Job Description of an Animal Control Worker
Animal control workers perform a variety of tasks each day, not knowing which kind of reptile or animal they will be working with. They offer assistance to pet owners who might be losing their pets, investigate allegations of abuse against animals and assist with abandoned pets. If it appears that an animal may have been mistreated or abused, they can investigate the circumstances, gather evidence and speak to witnesses to the cruelty. If necessary, they’ll obtain the animal, document their findings in reports, and may even attend court proceedings to present evidence in court proceedings.
Animal control personnel may be needed to provide care for animals. Once placed under their care, they provide food and water while making sure the environment remains secure. Furthermore, they have the authority to request veterinary assistance for those animals in need of medical attention. Animal control officers regularly educate the public on pet laws and require licensing in order to guarantee city or community adherence. Furthermore, they take animals in various ways in order to transport them to an animal sanctuary. Shelters typically perform medical examinations and treat animals when deemed suitable for adoption, with the hope of finding them a loving home. Unfortunately, animals that pose risks to others or have been injured or sick might need to be euthanized.
Animal Control Worker Career Video Transcript
Dogcatchers in villages often get a bad rap, but in reality animal control workers are more like social workers than villains. A passion for animals can be an excellent starting point, but to become an effective animal control professional you’ll need the right skills and discipline. In addition to caring for and transporting the animals they take care of those who have been neglected, unlicensed or maltreated; some might even need euthanization due to severe injury or those whose owners cannot be reached. Their duties also encompass making arrangements for medical care as well as pet adoption too!

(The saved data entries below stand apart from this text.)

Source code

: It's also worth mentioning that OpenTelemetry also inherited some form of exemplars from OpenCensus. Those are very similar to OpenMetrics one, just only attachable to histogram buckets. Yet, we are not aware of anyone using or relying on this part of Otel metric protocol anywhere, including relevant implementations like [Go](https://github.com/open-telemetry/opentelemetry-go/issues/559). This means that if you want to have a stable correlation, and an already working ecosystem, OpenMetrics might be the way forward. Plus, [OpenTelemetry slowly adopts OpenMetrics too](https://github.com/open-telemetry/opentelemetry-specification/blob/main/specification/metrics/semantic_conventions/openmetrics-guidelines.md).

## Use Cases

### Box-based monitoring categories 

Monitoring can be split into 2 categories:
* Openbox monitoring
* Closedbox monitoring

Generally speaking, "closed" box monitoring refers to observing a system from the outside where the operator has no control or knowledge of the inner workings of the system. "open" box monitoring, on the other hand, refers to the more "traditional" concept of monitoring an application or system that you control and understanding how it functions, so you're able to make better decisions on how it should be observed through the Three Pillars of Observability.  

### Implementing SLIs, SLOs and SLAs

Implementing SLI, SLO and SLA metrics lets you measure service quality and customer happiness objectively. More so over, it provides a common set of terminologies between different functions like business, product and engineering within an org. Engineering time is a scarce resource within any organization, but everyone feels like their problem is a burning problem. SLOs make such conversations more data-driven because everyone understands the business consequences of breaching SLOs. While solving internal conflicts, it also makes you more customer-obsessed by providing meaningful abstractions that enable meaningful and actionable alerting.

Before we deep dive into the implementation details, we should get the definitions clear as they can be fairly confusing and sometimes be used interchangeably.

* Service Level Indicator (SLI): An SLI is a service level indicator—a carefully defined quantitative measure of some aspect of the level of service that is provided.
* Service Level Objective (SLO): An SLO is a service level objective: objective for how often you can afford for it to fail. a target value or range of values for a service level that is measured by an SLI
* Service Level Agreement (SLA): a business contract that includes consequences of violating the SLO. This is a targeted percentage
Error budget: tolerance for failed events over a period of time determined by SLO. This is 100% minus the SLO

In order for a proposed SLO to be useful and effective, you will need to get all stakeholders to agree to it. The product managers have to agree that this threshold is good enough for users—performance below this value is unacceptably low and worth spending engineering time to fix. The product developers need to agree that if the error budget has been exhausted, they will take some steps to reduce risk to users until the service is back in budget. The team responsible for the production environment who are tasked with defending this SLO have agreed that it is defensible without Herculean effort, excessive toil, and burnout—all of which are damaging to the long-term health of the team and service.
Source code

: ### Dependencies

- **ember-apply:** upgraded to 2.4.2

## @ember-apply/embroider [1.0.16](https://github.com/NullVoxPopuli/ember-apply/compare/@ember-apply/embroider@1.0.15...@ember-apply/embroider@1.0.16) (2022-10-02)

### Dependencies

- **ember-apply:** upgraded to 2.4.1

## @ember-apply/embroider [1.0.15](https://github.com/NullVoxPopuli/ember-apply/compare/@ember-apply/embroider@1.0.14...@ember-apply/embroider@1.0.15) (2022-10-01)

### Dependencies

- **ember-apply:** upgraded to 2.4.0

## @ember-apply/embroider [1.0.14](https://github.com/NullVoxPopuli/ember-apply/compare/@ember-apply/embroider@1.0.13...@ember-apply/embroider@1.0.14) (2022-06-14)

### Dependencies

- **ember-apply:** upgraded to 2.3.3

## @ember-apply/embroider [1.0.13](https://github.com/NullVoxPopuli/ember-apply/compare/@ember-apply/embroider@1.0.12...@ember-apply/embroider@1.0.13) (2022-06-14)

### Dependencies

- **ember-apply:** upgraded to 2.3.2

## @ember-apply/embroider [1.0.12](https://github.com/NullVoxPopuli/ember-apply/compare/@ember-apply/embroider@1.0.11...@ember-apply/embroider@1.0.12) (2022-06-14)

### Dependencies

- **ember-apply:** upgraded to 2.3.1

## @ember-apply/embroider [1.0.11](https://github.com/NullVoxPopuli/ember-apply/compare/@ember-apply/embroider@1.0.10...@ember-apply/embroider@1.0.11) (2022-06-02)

As an animal control professional, you must demonstrate an unwavering dedication to both animal and human welfare as well as exude great courtesy and confidence. Animal control employees may be employed by your local police department, an independent agency, or even a private company. They investigate reports of cruelty to animals and complaints about attacks by other animals on humans. They must speak to those responsible, collect evidence and then write reports. Typically, they’re called in the evenings, on weekends and holidays. Employers usually prefer applicants with a high school education. Training for animal control personnel typically occurs on the job, though some career schools and police Academies provide related courses. The most rewarding reward for those working in animal control is knowing they are doing something to protect those creatures who are vulnerable within our midst.